4 Lessons Latin American Startups Can Teach U.S. Businesses In The Trump Era
Benzinga recently spoke with IguanaFix’s Matias Recchia.
The co-founder and CEO of one of the most successful startups in Latin America discussed the challenges of building a successful business in the region; of servicing large-caps like Anheuser Busch Inbev NV (ADR) (NYSE: BUD), Starbucks Corporation (NASDAQ: SBUX) and Restaurant Brands International Inc (NYSE: QSR)’s Burger King; and of getting funded by Silicon Valley heavyweights like QUALCOMM, Inc. (NASDAQ: QCOM) Ventures.
In this piece, we’ll look into a few lessons that U.S. businesses could take from Latin American startups for the Donald Trump era.

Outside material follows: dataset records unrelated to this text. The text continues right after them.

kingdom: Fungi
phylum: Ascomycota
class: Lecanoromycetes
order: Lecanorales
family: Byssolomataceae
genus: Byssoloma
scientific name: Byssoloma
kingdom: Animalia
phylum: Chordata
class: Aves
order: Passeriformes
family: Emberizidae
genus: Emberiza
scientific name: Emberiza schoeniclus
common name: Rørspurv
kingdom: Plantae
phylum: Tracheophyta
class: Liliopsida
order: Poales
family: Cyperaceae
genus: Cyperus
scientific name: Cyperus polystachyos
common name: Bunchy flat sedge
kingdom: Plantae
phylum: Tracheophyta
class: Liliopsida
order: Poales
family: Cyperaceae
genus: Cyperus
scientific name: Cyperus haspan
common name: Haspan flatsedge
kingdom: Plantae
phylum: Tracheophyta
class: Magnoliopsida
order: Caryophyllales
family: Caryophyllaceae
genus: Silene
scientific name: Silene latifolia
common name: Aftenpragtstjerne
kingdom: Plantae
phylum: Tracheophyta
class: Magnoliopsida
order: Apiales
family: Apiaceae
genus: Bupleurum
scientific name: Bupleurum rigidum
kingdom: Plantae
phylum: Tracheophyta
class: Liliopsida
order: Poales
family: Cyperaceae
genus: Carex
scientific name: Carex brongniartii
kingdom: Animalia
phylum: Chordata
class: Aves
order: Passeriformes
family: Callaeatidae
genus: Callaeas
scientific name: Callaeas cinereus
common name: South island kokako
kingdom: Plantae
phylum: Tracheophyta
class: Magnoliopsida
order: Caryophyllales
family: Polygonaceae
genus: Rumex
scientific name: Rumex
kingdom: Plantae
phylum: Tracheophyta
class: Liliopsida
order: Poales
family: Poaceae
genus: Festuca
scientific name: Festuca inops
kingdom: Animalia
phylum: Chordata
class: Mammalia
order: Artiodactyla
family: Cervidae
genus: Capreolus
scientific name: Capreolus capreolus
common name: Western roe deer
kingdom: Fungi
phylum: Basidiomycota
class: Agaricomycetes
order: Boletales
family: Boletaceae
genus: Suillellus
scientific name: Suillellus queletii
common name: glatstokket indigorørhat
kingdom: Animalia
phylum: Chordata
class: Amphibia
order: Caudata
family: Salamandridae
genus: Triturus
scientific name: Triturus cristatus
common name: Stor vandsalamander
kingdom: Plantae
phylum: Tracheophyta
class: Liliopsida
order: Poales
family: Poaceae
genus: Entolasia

Learn To Live With Uncertainty
The first lesson U.S. businesses should take from Latin American is to learn how to live with uncertainty, how to adapt.
“In Latin America, laws, currency exchange rates are constantly changing, taxes are constantly changing," Recchia said. "So, we get used to constantly adapting, to assuming no variable in our business is fixed.”
“And, I believe that similarly, nowadays in the U.S., healthcare regulations will change, financial regulations will change… While on the one hand, this is very complicated; on the other hand, it generates new opportunities. So, what entrepreneurs have to learn is to be comfortable with uncertainty,” he added.
Get Creative With Recruiting & Pay Practices
The second lesson the exec shared was related to inventiveness.
“With all the noise around immigration policies, you have to get creative in how you recruit and pay people," Recchia said, "which is something we’re used to in Latin America. Startup is almost a bad word in the region, because people want more predictability, security and stability. So, you have to come up with ways to make the proposition exciting for the people you want to attract."
For instance, in his previous startup, Vostu (often dubbed the Zynga Inc (NASDAQ: ZNGA) of Latin America), Recchia had to open an office in the U.S. in order to access top-notch talent in business analytics.
“That was the only way to get people with PhD’s from Stanford and Harvard come work for us, because they didn’t want to move to Latin America,” Recchia explained. “I think this related to what’s going on in the United States today: businesses will not be able to bring in developers with H-1B visas, so they might have to come up with alternatives, like opening an office elsewhere [overseas] and having developers work there."
Be An Agent Of Change
It’s important for entrepreneurs to understand their role as agents of change from the very beginning.
“I know this sounds a bit like a cliché," Recchia said, "but I really believe that, if you want to change things in our society, you have to remember that politics are not the only way (…) Businesses have to contribute to social mobility as well… Being committed to social mobility is, I believe, much more meaningful than just posting your political views on Facebook and Twitter."
Never Underestimate The Importance Of Cash
Warren Buffett once said, “cash is to a business as oxygen is to an individual: never thought about when it is present, the only thing in mind when it is absent.”
In times of uncertainty, cash is king. Recchia pointed out that companies shouldn't assume they will constantly bring in cash. Always pay attention to your profit and loss statement.
“Take Mercadolibre Inc (NASDAQ: MELI), for example. When the stock market fell, they had enough cash in the bank to weather the storm; meanwhile, competitor DeRemate didn’t, and thus ended falling in oblivion. So, the lesson is: money is not a commodity.”
Note: This interview was originally conducted in Spanish. The author translated the statements, remaining faithful to the original content.